In 1978 he became closely associated with the Los Angeles Free Music Society (LAFMS), working on collaborations with Tom Recchion, Fredrik Nilsen and Joe Potts.

His earliest recorded audio experiments were also made at this time, including work with Michael LeDonne-Bhennet, McCarthy, Recchion and Nilsen.

1979

His first solo LP Organic was released in 1979.

1980

In the mid-1980s he began pirate radio and television broadcasts with portable custom-made transmitters built by Duncan himself, operating illegally from apartment block roofs in central Tokyo and an abandoned US Army hospital near Sagamihara, as well as periodic broadcasts made from his own home.

Radio Code broadcasts featured the early live work of musician Keiji Haino and Butoh soloist Hisako Horikawa, which were also relayed throughout Tokyo via other pirate radio stations, particularly Radio Homerun in Shimokitazawa.

TVC-1 television broadcasts were transmitted from central Tokyo rooftops, over the frequency assigned to NHK 1 after the station had concluded its broadcast day, limited to 12 minutes in order to avoid contact with Tokyo police.

1982

His first solo recordings with shortwave radio were released in 1982 on the EP Creed which also included the complete broadcast of Happy Homes.

Duncan left the United States for Tokyo in 1982, where he continued his performance work, and expanded his experiments with recorded shortwave broadcasts and film.

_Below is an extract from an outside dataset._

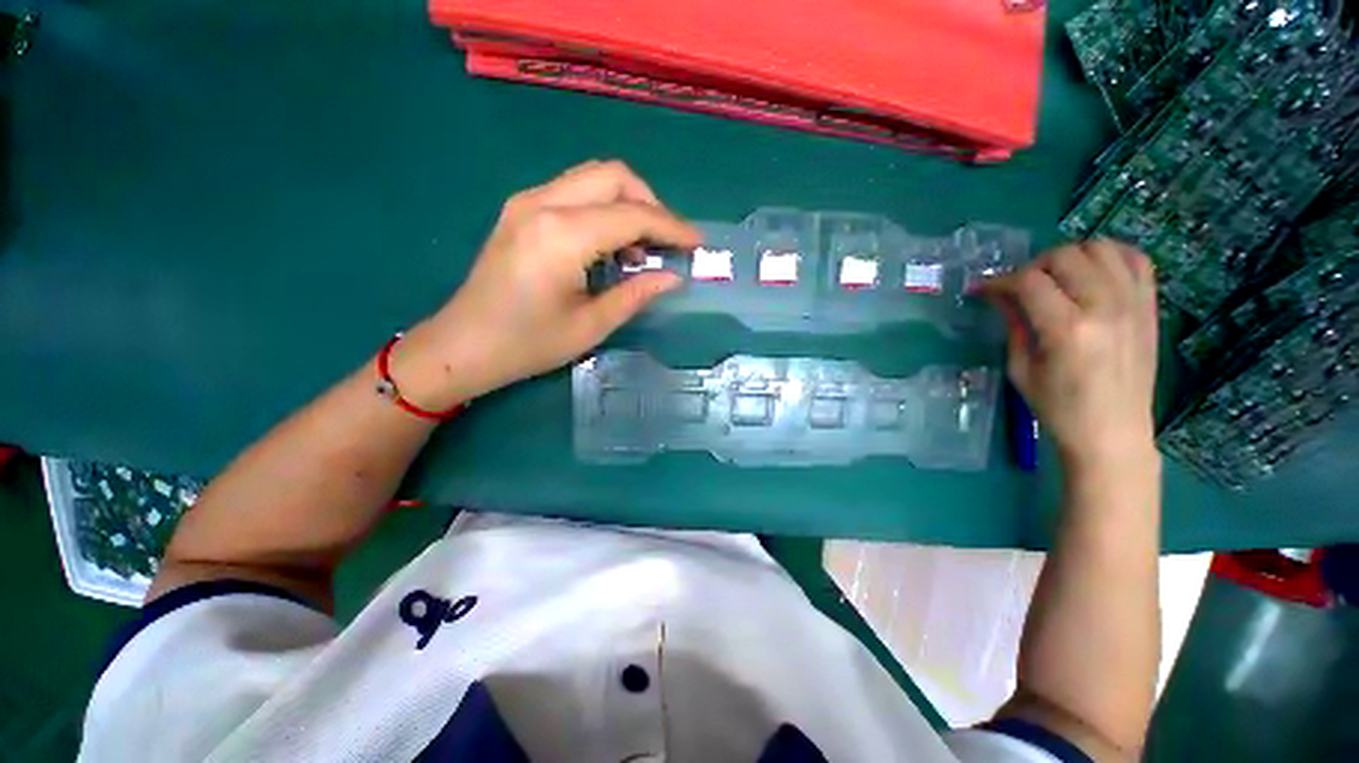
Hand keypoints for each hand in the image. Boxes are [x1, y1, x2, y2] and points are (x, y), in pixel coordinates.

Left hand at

The music he produced in this period, including Kokka (National Anthem) with Cosey Fanni Tutti and Chris Carter, the solo LP Riot and Dark Market Broadcast, led to collaborations with a number of Japanese noise music artists, including Masami Akita, Keiji Haino and Hijokaidan.

His solo recordings and live concerts from this period establish him as one of the early pioneers of Japanese noise; the first non-Japanese to work in the genre in Japan.

It was also here that he began to deliberately limit the exhibition of his visual art to public arenas, outside of established art galleries and institutions.

1986

His performances centered on Reichian breath exercises conducted onstage and in public, including Cast performed on the floor of the women's public toilet at the 'Second Annual Alternative Media Conference' in Tokyo in 1986.

The collage series that he produced for display in strategically selected public men's toilets called The Toilet Exhibition combined graphic war-damage images from world events with commercial pornography to emphasize links between them, in private stalls frequented by men from government offices (Kokkai-gijidomae), the banking sector (Hibia) and the fashion industry (Shibuya), at moments of absentminded contemplation.

2007

The Close Radio archive was donated to the Getty Center in 2007.